Overview of timing scenario writing

The database is the place where data is stored. After completing data table modeling and storage selection, you must write data to the table. Data writing faces the following challenges:

  1. Large data volume and high throughput requirements
  2. The writing scenarios are complex, such as: out of order, different frequency and other scenarios

1. Large amount of data

The biggest feature of time series data is that it has a large amount of data, which includes three aspects in the actual scenario:

  1. Large number of equipment: the total number of equipment reaches the order of hundreds of thousands to millions and will grow
  2. High acquisition frequency: Indicators require frequency acquisition at second level, and some indicators may require 10ms to be collected once.
  3. Many indicators are collected: Taking the Vehicle Network as an example, each vehicle may contain several thousand indicators.

In summary, with the huge number of equipment, acquisition indicators and high frequency acquisition density, the amount of data generated is huge, which is a huge challenge to the database throughput. MatrixDB has developed the MatrixGate high-speed writing tool. Through the implementation of data access in parallel by segment nodes, it can reach a write speed of 50 million data points/second.

mxgate

For implementation, please refer to [MatrixDB - How to implement a stand-alone 50 million data points/second write speed] (https://ymatrix.cn/blog/20210525-MatrixDB-MatrixGate)

For evaluation report, please refer to [MatrixDB - Time Series Database Insertion Performance Evaluation: MatrixDB is 78 times that of InfluxDB] (https://ymatrix.cn/blog/20210524-MatrixDB-insertperformance)

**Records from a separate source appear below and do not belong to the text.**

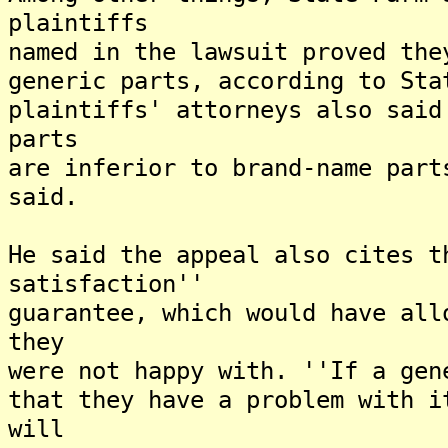
plaintiffs
named in the lawsuit proved the
generic parts, according to Sta
plaintiffs' attorneys also said
parts
are inferior to brand-name part
said.
He said the appeal also cites t
satisfaction''
guarantee, which would have all
they
were not happy with. ''If a gen
that they have a problem with i
will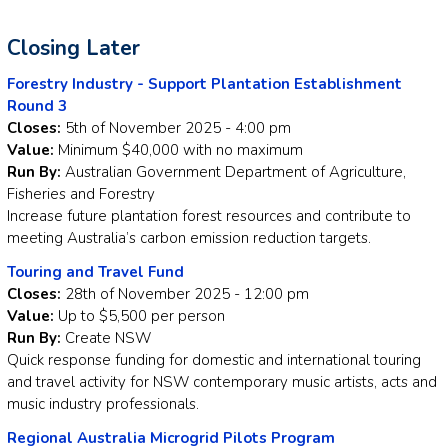
Closing Later
Forestry Industry - Support Plantation Establishment
Round 3
Closes:
5th of November 2025 - 4:00 pm
Value:
Minimum $40,000 with no maximum
Run By:
Australian Government Department of Agriculture,
Fisheries and Forestry
Increase future plantation forest resources and contribute to
meeting Australia’s carbon emission reduction targets.
Touring and Travel Fund
Closes:
28th of November 2025 - 12:00 pm
Value:
Up to $5,500 per person
Run By:
Create NSW
Quick response funding for domestic and international touring
and travel activity for NSW contemporary music artists, acts and
music industry professionals.
Regional Australia Microgrid Pilots Program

2. Complex writing scenarios

In actual scenarios, the problems faced by data writing are not only large data volume and diverse sources, but also some complex exceptions, such as:

  1. Automatic merger of batches
  2. Out of order and delay reporting
  3. Different frequency reporting

2.1 Automatic merger of batch reporting

In some scenarios, the device's acquisition indicators at a certain moment will not be sent back in one go, but will be returned in batches. The data returned multiple times need to be merged together, rather than stored in multiple records. upsert

For this scenario, MatrixDB provides UPSERT semantics to merge data based on unique constraints. For specific usage methods, please refer to: MatrixDB - UPSERT for the interpretation of new features of MatrixDB 4.2

2.2 Out of order and delayed reporting

Out-of-order and delayed reporting are also supported through upsert.

2.3 Different frequency reporting

The so-called heterofrequency reporting refers to the acquisition of different indicators of the device according to different frequencies. For example, some are collected once in 1s, and some are collected once in 2s. As shown in the figure below:

upsert

Extrafrequency reporting will cause a large number of NULLs in the index values ​​collected for low-frequency when storing data. As long as NULL columns exist, storage space will also be occupied in MatrixDB storage. For Heap tables, the storage overhead is [Number of Columns/8] bytes; for Mars tables, the storage overhead is [Number of RowGroup/8] bytes. Therefore, the solution should be comprehensively considered based on the situation of NULL.